Of course such a simple summary has none of the poetry of the poem itself!
I should add that there is an interpretation of the following lines that makes no sense to me:
But now I only hear
Its melancholy, long, withdrawing roar,
Retreating, to the breath
Of the night-wind, down the vast edges drear
And naked shingles of the world.
Again and again you will see it stated on the Internet that the words “But now I only hear” really mean, “But now I alone hear.” I do not think that is a defensible interpretation. The clear sense of the phrasing means essentially, “Once the Sea of Faith was full, but now I hear only its withdrawal from the world, like the sea pulling away from the shore into the darkness.” To state that Arnold means “I alone hear” would mean that he was the only one in the middle of the 19th century who perceived or felt that faith was beginning to disappear from the world, and historically we know that to be untrue; so I do not think that is a likely thing for Arnold to assert.

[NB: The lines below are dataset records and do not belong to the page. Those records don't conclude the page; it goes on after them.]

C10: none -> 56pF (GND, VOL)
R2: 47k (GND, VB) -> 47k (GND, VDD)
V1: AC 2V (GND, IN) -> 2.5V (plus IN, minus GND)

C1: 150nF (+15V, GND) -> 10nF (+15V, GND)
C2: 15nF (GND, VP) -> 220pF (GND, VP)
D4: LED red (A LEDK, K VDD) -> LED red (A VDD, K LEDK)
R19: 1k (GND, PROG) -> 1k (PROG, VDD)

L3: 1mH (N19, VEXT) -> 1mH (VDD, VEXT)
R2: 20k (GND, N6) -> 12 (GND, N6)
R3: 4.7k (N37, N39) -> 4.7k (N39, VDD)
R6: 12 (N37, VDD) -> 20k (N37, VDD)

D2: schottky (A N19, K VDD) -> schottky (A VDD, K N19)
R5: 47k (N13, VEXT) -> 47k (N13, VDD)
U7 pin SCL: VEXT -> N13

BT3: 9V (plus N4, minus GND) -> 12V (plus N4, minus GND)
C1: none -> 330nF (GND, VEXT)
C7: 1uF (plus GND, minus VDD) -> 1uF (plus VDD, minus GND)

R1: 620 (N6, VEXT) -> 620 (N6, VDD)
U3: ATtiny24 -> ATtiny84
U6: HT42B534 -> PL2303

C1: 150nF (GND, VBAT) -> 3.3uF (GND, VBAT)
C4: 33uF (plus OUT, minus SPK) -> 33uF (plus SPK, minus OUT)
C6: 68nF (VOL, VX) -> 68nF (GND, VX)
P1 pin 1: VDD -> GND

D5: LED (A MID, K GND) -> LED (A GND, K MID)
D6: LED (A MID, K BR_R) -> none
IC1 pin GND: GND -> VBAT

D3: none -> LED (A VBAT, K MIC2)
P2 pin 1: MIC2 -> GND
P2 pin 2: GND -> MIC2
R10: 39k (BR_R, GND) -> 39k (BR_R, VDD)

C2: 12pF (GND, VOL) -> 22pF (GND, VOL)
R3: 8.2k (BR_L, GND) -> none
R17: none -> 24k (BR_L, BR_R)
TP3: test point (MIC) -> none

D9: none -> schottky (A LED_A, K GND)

One should stick to the plain meaning of the language here, in my view, without needlessly confusing the matter.
As for the “ignorant armies” clashing by night, it is possible that Arnold borrowed this notion from an ancient historical account by Thucydides of the Battle of Epipolae, where Athenians and Syracusans fought one another in the confusing darkness. Arnold, of course, applies it to human conflict and confusion in the darkness left by the retreat of the bright “Sea of Faith”– human dissension in general, in a world that seems to have lost its meaning.
I will not discuss the poetic techniques used by Arnold at present, because I offer his poem as a lead-in to a simpler work by Alfred Edward Housman for this Easter weekend. That article will come soon.